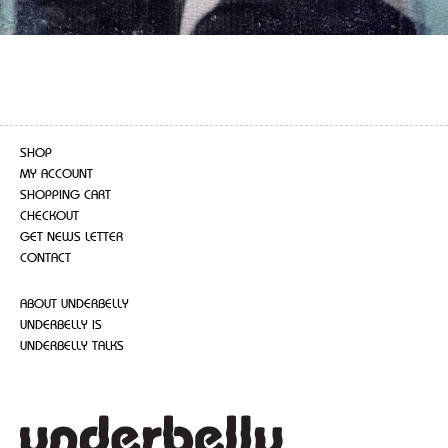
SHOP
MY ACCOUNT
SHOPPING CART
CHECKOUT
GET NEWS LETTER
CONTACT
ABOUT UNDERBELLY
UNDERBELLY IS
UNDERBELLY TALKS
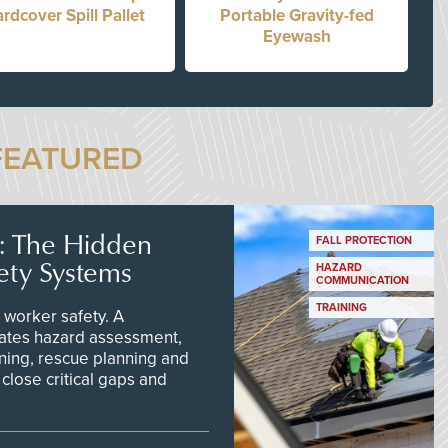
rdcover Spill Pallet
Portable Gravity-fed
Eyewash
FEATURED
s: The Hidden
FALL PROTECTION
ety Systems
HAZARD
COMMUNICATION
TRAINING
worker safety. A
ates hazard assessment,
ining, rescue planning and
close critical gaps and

*****

Exercise objective
Beginning with the line that holds "Portable Gravity-fed", please give again each line exactly until the records end, and include that final line.

Task result
Portable Gravity-fed
Eyewash
FEATURED
s: The Hidden
FALL PROTECTION
ety Systems
HAZARD
COMMUNICATION
TRAINING
worker safety. A
ates hazard assessment,
ining, rescue planning and
close critical gaps and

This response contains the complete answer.